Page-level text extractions
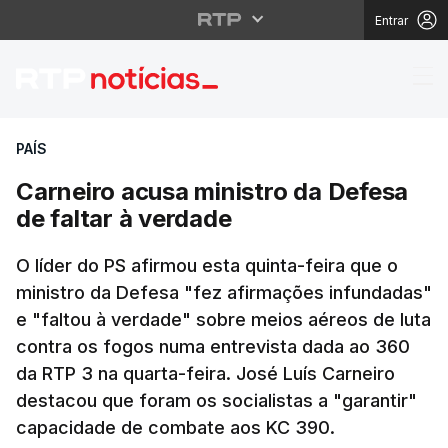
Entrar
Carneiro acusa ministr
PAÍS
Carneiro acusa ministro da Defesa
de faltar à verdade
O líder do PS afirmou esta quinta-feira que o
ministro da Defesa "fez afirmações infundadas"
e "faltou à verdade" sobre meios aéreos de luta
contra os fogos numa entrevista dada ao 360
da RTP 3 na quarta-feira. José Luís Carneiro
destacou que foram os socialistas a "garantir"
capacidade de combate aos KC 390.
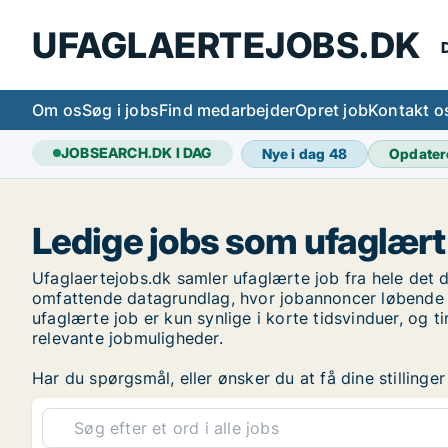
UFAGLAERTEJOBS.DK
D
Om os
Søg i jobs
Find medarbejder
Opret job
Kontakt o
JOBSEARCH.DK I DAG
Nye i dag
48
Opdater
Ledige jobs som ufaglært
Ufaglaertejobs.dk samler ufaglærte job fra hele det d
omfattende datagrundlag, hvor jobannoncer løbende i
ufaglærte job er kun synlige i korte tidsvinduer, og 
relevante jobmuligheder.
Har du spørgsmål, eller ønsker du at få dine stilling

Your instructions —
Copy each line of the entries that includes the word "Defesa".

Response to this task —
Carneiro acusa ministro da Defesa
ministro da Defesa "fez afirmações infundadas"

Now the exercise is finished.